The NIH-funded study found that individuals who took dietary supplements had the same risk of dying as those who got their nutrients through food. In addition, the benefits associated with adequate intake of vitamin A, vitamin K, magnesium, zinc, and copper were prevailed only through food consumption.

 

Most importantly, the study also found that certain supplements can even be harmful to health when taken in excess.
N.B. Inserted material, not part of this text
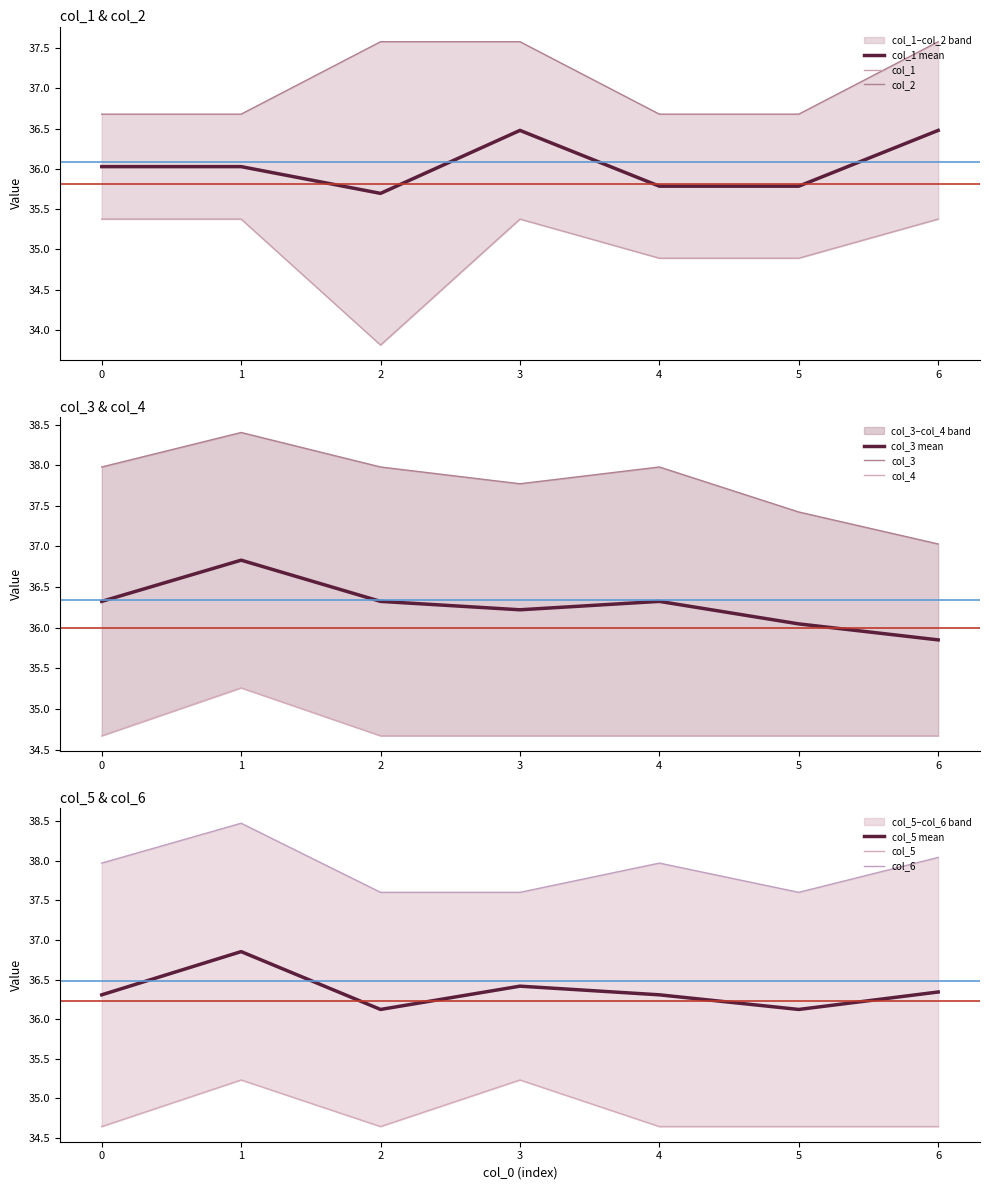

How many values in the col_1 series exceed 35?

4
For instance, people who took more than 1,000 milligrams of supplemental calcium per day were more likely to die of cancer than those who didn’t.

 

Of note, nutrient intake from foods was also evaluated and found to be insufficient to provide adequate daily levels. More than half of the study’s participants had inadequate intake of vitamins D, E, and K, as well as choline and potassium.

 

People who reported taking more than 1,000 milligrams of calcium per day were more likely to die of cancer. There was also evidence that people who took supplemental vitamin D at a dose exceeding 10 micrograms (400 IU) per day without a vitamin D deficiency were more likely to die from cancer.

 

Regular use of dietary supplements should not be taken by the general population. On the other hand, those people requiring special diets or who nutritional deficiencies may benefit.

 

The National Institutes of Health (NIH) advises to eat a balanced diet. It should include fruits, vegetables, and healthy sources of calcium and protein. Don’t smoke. Use alcohol in moderation. Avoid recreational drugs. And remember to get plenty of exercise.